Rolling Stone: star rating
Community: star rating
5 3.5 0
May 2, 2006

Six years ago — after more than a decade of conceptual forays into South African mbqanga, Brazilian folk music and show tunes — Paul Simon released You're the One, a pretty, relatively straight singer-songwriter album spiked with doses of jazzy patter and modest orchestrations. Surprise plays like a sister record to You're the One, with one key difference: production help from Brian Eno, who pioneered ambient rock in the Seventies before twiddling knobs for U2 and Talking Heads.

Eno outfits some of Simon's most elegant songs yet with spacey accouterments, ranging from the shimmery atmospherics of "That's Me" to the buzzy electro-folk groove of "Another Galaxy." Despite the album's shiny surface, Simon sounds like Simon. Over the spry percussion and electronics-specked Bo Diddley groove of "Sure Don't Feel Like Love," he drops self-conscious barbs with the same pained wiseass spirit that made him poet laureate of New York alienation in the early Seventies. Much of the time, though, he sticks to tender ruminations on time and tide, pledging eternal love to his little girl on "Fathers and Daughters" and working up a gospel-tinged elegy for conflict-ravaged families on "Wartime Prayers."
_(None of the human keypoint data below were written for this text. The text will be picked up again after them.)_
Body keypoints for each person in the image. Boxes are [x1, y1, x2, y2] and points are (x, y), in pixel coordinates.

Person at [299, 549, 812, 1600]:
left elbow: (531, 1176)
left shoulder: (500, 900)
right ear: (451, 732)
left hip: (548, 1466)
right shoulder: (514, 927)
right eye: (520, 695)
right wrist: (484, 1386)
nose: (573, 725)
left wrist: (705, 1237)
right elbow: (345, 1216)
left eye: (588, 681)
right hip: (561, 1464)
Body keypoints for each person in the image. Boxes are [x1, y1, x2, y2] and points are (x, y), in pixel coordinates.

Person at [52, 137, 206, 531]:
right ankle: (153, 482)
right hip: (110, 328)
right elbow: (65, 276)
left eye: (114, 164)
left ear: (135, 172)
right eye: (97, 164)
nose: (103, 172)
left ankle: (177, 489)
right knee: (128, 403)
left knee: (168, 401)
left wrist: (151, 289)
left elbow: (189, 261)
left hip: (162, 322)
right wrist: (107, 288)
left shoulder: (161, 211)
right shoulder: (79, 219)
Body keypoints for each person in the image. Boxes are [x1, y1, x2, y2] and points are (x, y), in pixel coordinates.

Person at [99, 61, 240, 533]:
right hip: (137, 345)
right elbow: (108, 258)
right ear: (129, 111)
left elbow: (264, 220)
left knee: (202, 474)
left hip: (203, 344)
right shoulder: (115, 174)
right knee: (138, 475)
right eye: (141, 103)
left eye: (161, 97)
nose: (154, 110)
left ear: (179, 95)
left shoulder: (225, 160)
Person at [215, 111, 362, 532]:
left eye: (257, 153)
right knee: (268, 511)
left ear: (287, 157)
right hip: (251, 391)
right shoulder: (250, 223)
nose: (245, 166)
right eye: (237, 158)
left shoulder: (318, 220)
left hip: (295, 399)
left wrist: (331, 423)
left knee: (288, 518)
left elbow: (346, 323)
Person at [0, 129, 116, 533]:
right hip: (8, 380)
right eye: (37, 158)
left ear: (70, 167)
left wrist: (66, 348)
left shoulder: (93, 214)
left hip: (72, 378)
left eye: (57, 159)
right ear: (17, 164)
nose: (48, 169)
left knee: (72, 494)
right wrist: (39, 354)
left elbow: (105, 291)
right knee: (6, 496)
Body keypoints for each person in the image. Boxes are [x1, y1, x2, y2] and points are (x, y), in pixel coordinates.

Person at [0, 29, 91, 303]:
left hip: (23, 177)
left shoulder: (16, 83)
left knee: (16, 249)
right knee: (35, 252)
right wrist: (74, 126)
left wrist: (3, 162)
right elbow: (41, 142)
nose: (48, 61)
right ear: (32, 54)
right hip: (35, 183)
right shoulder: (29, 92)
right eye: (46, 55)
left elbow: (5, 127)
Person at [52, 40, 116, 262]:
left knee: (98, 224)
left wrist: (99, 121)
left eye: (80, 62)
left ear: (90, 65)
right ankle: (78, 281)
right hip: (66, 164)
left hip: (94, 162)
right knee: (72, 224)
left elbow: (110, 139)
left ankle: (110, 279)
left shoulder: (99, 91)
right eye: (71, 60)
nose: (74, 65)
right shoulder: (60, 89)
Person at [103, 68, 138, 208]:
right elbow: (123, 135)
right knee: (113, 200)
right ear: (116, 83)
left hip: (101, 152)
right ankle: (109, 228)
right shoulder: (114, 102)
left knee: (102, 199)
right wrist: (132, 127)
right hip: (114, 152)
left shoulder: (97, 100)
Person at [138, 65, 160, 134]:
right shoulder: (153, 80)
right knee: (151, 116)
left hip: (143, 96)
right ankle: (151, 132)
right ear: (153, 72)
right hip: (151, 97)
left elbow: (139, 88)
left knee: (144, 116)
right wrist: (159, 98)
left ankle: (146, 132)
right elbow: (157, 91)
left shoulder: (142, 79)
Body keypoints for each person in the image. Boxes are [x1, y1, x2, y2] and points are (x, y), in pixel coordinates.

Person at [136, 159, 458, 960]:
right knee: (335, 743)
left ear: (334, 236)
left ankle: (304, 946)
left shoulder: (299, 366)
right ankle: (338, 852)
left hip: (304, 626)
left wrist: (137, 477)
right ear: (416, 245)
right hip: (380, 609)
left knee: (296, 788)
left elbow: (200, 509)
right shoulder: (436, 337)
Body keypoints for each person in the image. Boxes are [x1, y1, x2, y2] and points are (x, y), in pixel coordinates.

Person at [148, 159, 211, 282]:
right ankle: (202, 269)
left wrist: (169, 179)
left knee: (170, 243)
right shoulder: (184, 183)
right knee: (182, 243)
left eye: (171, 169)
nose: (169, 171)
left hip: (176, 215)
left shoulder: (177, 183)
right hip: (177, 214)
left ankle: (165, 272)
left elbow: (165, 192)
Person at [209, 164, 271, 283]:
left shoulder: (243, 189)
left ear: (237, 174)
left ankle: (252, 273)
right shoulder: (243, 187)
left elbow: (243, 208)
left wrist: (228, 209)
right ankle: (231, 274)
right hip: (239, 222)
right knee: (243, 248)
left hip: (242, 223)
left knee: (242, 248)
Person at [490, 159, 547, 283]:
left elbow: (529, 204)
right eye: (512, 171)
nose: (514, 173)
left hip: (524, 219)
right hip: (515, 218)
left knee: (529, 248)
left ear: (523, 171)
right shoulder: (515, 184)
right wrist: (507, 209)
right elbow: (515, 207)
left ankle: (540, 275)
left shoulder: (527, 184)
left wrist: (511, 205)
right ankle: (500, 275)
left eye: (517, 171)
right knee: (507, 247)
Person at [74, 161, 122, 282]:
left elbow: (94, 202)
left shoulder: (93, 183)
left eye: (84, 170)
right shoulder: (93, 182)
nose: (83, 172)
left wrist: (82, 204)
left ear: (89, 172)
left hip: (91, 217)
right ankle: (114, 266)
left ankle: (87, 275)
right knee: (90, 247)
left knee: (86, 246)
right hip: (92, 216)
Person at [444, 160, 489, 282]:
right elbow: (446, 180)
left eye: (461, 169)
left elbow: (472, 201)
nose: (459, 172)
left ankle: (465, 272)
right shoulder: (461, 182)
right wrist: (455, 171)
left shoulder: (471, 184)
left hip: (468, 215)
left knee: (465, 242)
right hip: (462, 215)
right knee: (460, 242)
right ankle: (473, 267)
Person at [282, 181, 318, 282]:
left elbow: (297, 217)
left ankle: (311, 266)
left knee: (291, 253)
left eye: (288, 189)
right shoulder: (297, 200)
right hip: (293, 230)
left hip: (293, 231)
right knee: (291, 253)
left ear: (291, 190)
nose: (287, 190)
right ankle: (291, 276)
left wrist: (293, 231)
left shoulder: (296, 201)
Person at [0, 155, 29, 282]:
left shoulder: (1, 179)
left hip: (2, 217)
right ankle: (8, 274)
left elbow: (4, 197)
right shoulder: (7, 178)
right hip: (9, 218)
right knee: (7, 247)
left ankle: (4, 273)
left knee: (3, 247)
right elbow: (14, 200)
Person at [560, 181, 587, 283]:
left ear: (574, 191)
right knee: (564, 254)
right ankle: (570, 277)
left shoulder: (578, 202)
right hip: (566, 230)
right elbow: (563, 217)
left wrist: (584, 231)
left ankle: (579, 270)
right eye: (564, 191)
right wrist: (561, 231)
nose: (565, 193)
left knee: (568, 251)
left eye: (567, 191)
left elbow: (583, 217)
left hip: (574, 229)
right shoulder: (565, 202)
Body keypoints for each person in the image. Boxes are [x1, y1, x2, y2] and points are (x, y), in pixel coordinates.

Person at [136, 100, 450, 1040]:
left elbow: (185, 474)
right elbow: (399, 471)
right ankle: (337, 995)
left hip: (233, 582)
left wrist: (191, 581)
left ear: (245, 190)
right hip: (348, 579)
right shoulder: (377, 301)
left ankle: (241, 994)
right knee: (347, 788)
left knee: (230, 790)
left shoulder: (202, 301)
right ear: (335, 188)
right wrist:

Surprise's mellow introspection ends up just being sleepy on slow burners like "I Don't Believe." But "Outrageous" slides easily between hard-edged and pretty, with Simon dissing big corporations in the voice of an aging striver who does "900 sit-ups a day," then asking, "Who's gonna love you when your looks are gone?" The answer: God, whom Simon praises over a sparkling pastoral groove that almost keeps you from wishing the Eno-Simon collaboration had happened thirty years ago.